Wonder what happens when someone pulls one of my pictures off my website because they like it, and then post it to Instagram.
Neither Instagram nor Facebook would have any rights to that image since the original copyright holder (me) had not given permission to the other person to post it there. Since *I* haven’t given up my copyright, nor assigned the rights to anyone else, seems like FB or IG would be liable for damages should they use such a photo?
Seems to be opening a pretty big can of lawsuits.
Kinda off topic but not really.
I went on a gun nut neighbor’s Facebook timeline the other day. I was looking for the entry wherein he bragged about owning a French military boozoka. I had defriended him the day of the Tuscon shooting because I thought an assault on two Federal officers was beyond the pale. Little did I know there is a whiter shade of pale.
Any how, you can still see a person’s timeline even if they are not a friend. He had deleted most of his damaging stuff, but I noticed that he had what purported to be a privacy notice to all, to the effect that if you did not have his permission to see his timeline you were violating his privacy . I just had to laugh at the gun nut logic that you belong to a social media site but then expect privacy from not only the site but every one else.
BTW what’s Instagram or even Flickr. I can’t keep up with all the crazy social media stuff that is supposed to keep us “connected” in our isolation.
By BTW I never connect to anything through Facebook tho I have a Facebook account, sans my photo. With the NSA out there you can be too connected.
The first recourse would be a DMCA take-down & cease and desist demand. (Scroll to see especially “Title II: Online Copyright Infringement Liability Limitation Act”).
Note: IANAL.
“Publishing without copyright notice loses it as well,”
That is not true, but the gist of your thought is on track.
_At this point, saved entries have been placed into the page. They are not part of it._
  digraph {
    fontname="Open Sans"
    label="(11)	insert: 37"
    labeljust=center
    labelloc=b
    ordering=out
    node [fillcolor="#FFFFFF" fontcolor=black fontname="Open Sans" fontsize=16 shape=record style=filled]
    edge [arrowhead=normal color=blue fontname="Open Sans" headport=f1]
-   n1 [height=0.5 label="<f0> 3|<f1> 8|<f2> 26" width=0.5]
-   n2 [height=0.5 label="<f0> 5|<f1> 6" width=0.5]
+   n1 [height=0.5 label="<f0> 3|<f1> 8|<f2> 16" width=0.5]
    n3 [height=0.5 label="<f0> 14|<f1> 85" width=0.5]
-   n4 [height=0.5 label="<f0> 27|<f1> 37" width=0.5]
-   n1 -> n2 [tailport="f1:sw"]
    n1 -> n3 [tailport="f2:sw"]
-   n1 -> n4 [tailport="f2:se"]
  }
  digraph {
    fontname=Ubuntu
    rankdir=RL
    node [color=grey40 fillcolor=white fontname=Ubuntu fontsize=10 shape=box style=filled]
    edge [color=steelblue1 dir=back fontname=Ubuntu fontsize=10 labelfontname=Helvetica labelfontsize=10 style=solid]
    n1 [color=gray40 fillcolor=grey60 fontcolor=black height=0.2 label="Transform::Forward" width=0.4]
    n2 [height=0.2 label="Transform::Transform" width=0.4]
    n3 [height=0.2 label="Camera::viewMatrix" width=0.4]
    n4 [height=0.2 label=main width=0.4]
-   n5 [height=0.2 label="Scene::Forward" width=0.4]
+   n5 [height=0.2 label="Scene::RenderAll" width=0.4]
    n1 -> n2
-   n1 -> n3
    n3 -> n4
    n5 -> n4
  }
You are probably thinking of Trademarks, where you as the holder have to activiely protect the mark.
These may help you:
http://www.copyright.gov/title17/92chap1.html
http://www.copyright.gov/title17/92chap5.html
You do not have to register your copyright to get protection as long as you have some proof you ‘created’ it, but if you need to pursue legal remedies it needs to be registered so the courts can determine appropriate responses (ie. no registration not much money, registered – some money). I suspect contract lawyers wil have something to chat with judges about on those click-through agreements.
my thought is that the agreement would just state that YOU affirm that the image/s are your property etc and if not then you are completely liable for any claims etc.
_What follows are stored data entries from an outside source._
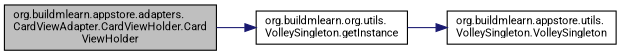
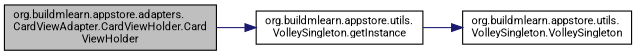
  digraph {
    rankdir=LR
    fontname=Roboto
    node [color=black fontname=Roboto fontsize=10 shape=record]
    edge [color=midnightblue fontname=Roboto fontsize=10 labelfontname=Helvetica labelfontsize=10 style=solid]
    n1 [fillcolor=grey75 fontcolor=black height=0.2 label="org.buildmlearn.appstore.adapters.\lCardViewAdapter.CardViewHolder.Card\lViewHolder" style=filled width=0.4]
-   n2 [height=0.2 label="org.buildmlearn.org.utils.\lVolleySingleton.getInstance" width=0.4]
+   n2 [height=0.2 label="org.buildmlearn.appstore.utils.\lVolleySingleton.getInstance" width=0.4]
    n3 [height=0.2 label="org.buildmlearn.appstore.utils.\lVolleySingleton.VolleySingleton" width=0.4]
    n1 -> n2
    n2 -> n3
  }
OK… this is just me extrapolating. I dont think they were going to sell the pictures as images but were going to sell them for datamining.
I can envision a scenerio where if you took pictures of your bachelorette party at Cafe Trendy that image gets “shared” without your express consent. And if it was just going from instagram to FB then that eases copyright in some ways plus you have the user agreement, plus the photos are already public in a sense. So it might look like an update from you. [My Name] and [all the people that got autotagged] at Cafe Trendy. Then it does the same thing for all the autotagged people. But its just paid advertising by Cafe Trendy.